Specifically, Fed governor Jerome Powell said the Fed would "provide much more granular information about our expectations of loss rates on particular portfolios of corporate loans and other kinds of loans." He also said the Fed is "going to eliminate many of the real specific directives we give to the boards of directors. We want the boards of directors to focus on their main job of overseeing and holding accountable the management, not running the company and not getting tied up in a lot of checklists."

Jerome Powell, governor of the U.S. Federal Reserve.
Jerome Powell, governor of the U.S. Federal Reserve, speaks during an Economic Club of New York event on Thursday. Bloomberg News

Testing blockchain: The Journal interviews Dr. Lee Braine, Barclays' chief technology officer, about the bank's plans to launch a formal blockchain test with other financial services firms next year. "Almost every week new ideas in blockchain appear. Just keeping up to date on the constant flow requires time and effort for banks, regulators and startups," he says.

Join the crowd: Goldman Sachs CEO Lloyd Blankfein has joined the Twittersphere, posting a criticism of President Trump's decision to pull America out of the Paris climate agreement.

Not done yet: The Journal's Heard on the Street column advises investors not to panic about the recent decline in second quarter trading revenues announced by JPMorgan Chase and Bank of America. They should instead "focus on bigger, more positive trends that will drive bank shares."

Desperate measures: Shunned by big Wall Street banks worried about financial as well as reputational risks, Venezuela's unpopular and increasingly authoritarian government has had to resort to using small firms to arrange financing for its operations. "There's a reputational risk here for investment banks, so the government is having to turn to little-known intermediaries," according to Asdrubal Oliveros, director of the Caracas-based consulting firm Ecoanalitica.

Financial Times
Fined: The European Securities and Markets Authority fined Moody's €1.24 million for failing to explain the methodology behind its ratings decisions on several global institutions, including the European Investment Bank and the European Union. It was only the third fine issued by Esma and the first for a transparency failure. "It's a very important message," said Nick Bayley, a managing director at Duff & Phelps. "It shows that [Esma] is willing to take public enforcement action."

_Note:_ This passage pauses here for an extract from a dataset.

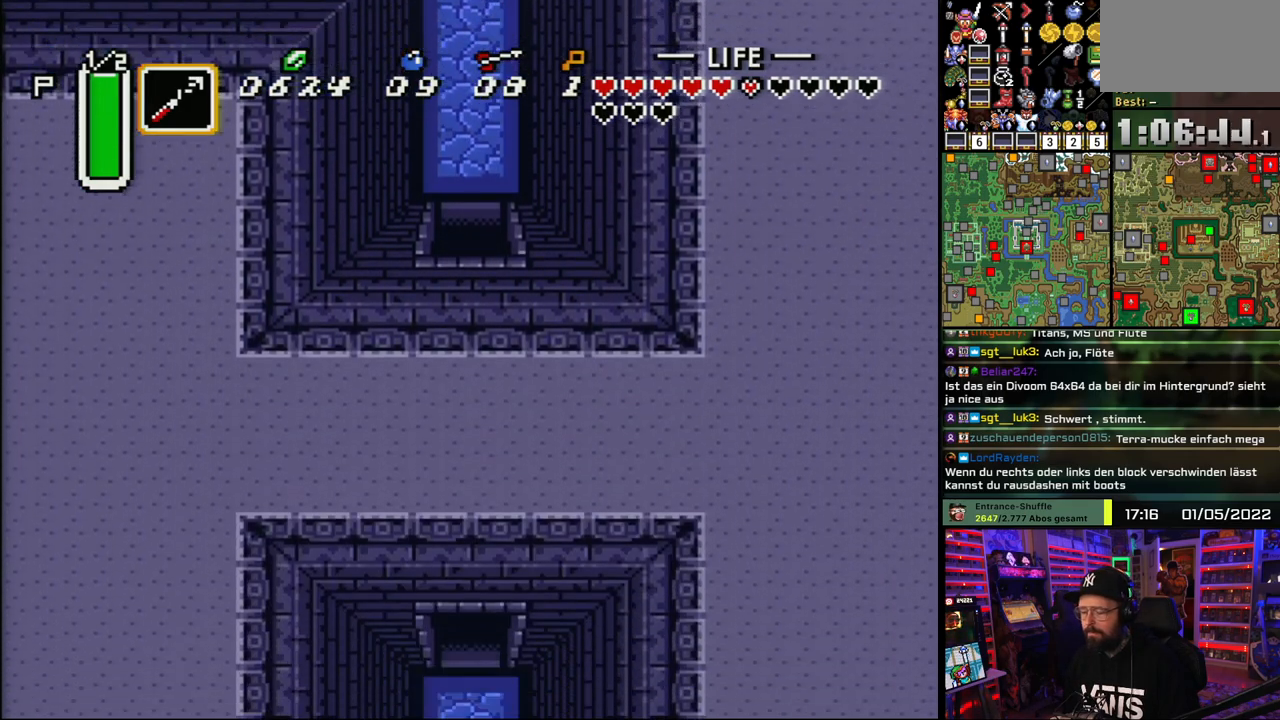
{"buttons": ["DPAD_DOWN"], "events": [[50, "A", "up"], [133, "A", "down"], [250, "A", "up"], [317, "A", "down"], [317, "DPAD_DOWN", "down"], [417, "A", "up"]]}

Sold: A day after it sold the bulk of its operations in Africa, Barclays agreed to sell its Zimbabwe unit to First Merchant Bank, a Malawi-based lender. But the deal is being contested by the board and management of the Barclays unit, who appealed to Zimbabwe's high court to block the transaction.

Settled: On the morning the trial was supposed to begin, JPMorgan Chase agreed to pay $35 million to settle a lawsuit brought against it by shareholders of Good Technology. The investors claimed that JPMorgan advised the technology startup to accept a low-ball offer from BlackBerry in 2015 in order to win future business from the mobile telephone maker, costing the company hundreds of millions of dollars.

Another idea: Blackstone, the world's largest private-equity group, and Paulson & Co., the big hedge fund, are pitching a new plan that would privatize Fannie Mae and Freddie Mac and free them from government control. But their plan, which the FT said would "restore value to their investment in the companies," appears to be at odds with that of Treasury Secretary Steven Mnuchin, who said he expects the two mortgage agencies to continue paying dividends to the government.

"The post-crisis reform program has been mostly completed and has mostly been successful. But there are going to be some adjustments, and I think that is only appropriate." — Federal Reserve Gov. Jerome Powell on changes to the Fed's bank stress tests.